======== Data excerpts ========
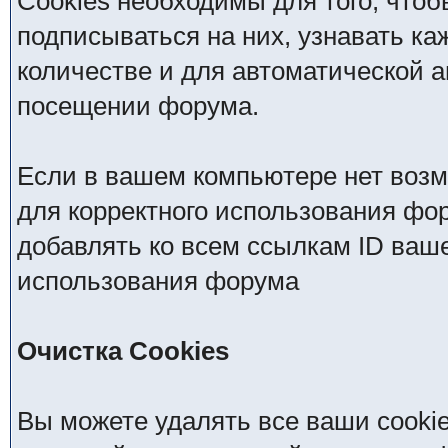
Cookies необходимы для того, чтоб
подписываться на них, узнавать ка
количестве и для автоматической 
посещении форума.
Если в вашем компьютере нет возм
для корректного использования фор
добавлять ко всем ссылкам ID ваше
использования форума
Очистка Cookies
Вы можете удалять все ваши cooki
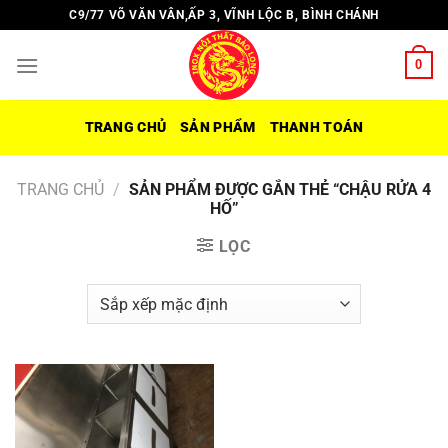
Chuyển
C9/77 VÕ VĂN VÂN,ẤP 3, VĨNH LỘC B, BÌNH CHÁNH
đến
nội
0
dung
TRANG CHỦ
SẢN PHẨM
THANH TOÁN
TRANG CHỦ
/
SẢN PHẨM ĐƯỢC GẮN THẺ “CHẬU RỬA 4
HỐ”
LỌC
========
Instructions for the task: Copy out every one of these lines word for word. Leave the pictures out of your answer.

Response box:
Cookies необходимы для того, чтоб
подписываться на них, узнавать ка
количестве и для автоматической 
посещении форума.
Если в вашем компьютере нет возм
для корректного использования фор
добавлять ко всем ссылкам ID ваше
использования форума
Очистка Cookies
Вы можете удалять все ваши cooki
Chuyển
C9/77 VÕ VĂN VÂN,ẤP 3, VĨNH LỘC B, BÌNH CHÁNH
đến
nội
0
dung
TRANG CHỦ
SẢN PHẨM
THANH TOÁN
TRANG CHỦ
/
SẢN PHẨM ĐƯỢC GẮN THẺ “CHẬU RỬA 4
HỐ”
LỌC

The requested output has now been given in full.